The researchers note that bats are the reservoirs of viruses that can cause human disease including rabies, Hendra, Nipah, Marburg, and SARS. Egyptian Tomb Bats eat insects so it is unlikely the virus is being transmitted through a bat bite. Ziad Memish, MD, Deputy Minister of Health, Kingdom of Saudi Arabia, and lead author of the study, says it is probably an intermediate host.
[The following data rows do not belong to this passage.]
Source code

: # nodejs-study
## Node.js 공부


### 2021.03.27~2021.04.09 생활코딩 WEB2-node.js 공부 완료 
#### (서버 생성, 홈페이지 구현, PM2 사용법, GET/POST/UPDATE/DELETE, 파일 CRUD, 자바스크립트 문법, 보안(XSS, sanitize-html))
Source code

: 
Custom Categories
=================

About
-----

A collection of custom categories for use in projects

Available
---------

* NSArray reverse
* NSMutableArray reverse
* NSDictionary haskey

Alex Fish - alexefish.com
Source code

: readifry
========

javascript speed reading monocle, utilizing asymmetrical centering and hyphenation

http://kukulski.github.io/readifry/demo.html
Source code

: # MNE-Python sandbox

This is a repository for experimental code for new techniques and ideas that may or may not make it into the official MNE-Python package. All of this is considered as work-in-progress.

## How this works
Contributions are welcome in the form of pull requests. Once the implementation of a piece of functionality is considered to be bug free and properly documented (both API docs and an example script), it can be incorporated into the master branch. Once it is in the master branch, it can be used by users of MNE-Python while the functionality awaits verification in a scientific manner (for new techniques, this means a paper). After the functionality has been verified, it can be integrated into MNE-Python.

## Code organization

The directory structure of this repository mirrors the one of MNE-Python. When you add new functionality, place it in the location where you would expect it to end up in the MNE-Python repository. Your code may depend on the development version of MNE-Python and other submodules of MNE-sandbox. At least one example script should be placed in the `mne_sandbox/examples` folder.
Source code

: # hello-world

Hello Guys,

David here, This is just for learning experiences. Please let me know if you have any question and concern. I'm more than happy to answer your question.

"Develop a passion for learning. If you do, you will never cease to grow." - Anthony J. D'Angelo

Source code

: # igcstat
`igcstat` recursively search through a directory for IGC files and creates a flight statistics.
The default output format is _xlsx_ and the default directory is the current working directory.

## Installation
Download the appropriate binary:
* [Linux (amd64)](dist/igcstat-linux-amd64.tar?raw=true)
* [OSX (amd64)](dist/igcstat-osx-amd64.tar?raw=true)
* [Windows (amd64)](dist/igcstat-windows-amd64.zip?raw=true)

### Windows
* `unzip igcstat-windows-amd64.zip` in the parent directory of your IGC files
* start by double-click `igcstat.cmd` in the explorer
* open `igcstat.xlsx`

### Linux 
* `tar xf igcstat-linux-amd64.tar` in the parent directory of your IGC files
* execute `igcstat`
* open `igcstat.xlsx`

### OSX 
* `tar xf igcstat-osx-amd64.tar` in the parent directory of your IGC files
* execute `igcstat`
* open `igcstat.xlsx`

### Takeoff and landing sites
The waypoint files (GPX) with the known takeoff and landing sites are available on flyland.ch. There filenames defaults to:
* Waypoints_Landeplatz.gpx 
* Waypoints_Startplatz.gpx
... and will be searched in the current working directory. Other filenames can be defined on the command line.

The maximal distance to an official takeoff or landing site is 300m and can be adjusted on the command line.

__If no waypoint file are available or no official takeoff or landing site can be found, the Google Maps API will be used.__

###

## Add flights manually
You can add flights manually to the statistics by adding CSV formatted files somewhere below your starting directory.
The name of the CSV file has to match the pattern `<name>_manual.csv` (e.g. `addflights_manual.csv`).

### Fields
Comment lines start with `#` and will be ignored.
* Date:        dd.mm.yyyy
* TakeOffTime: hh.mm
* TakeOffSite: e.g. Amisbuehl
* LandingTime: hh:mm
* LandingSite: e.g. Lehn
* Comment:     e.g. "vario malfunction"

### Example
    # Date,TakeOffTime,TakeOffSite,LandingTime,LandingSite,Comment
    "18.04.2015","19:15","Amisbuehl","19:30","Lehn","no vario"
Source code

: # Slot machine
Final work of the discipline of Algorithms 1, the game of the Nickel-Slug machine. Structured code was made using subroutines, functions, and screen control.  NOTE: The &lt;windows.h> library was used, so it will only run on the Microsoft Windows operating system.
Memish says, "Given that human-to-human transmission is inefficient, we speculate that an as-yet-to-be determined intermediate host plays a critical role in human disease."
Exposure to bat droppings, guano, is one possible vector in the spread of the virus from tomb bats to humans. Dr. Jonathan H. Epstein, a veterinarian with the EcoHealth Alliance who helped trap the bats, told the New York Times that people could inhale the virus through dried bat guano in a manner similar to the way people contract hantavirus from dried mouse droppings.
The new research was published here in the CDC journal, Emerging Infectious Diseases.
A virus similar to MERS was also discovered recently in dromedary camels.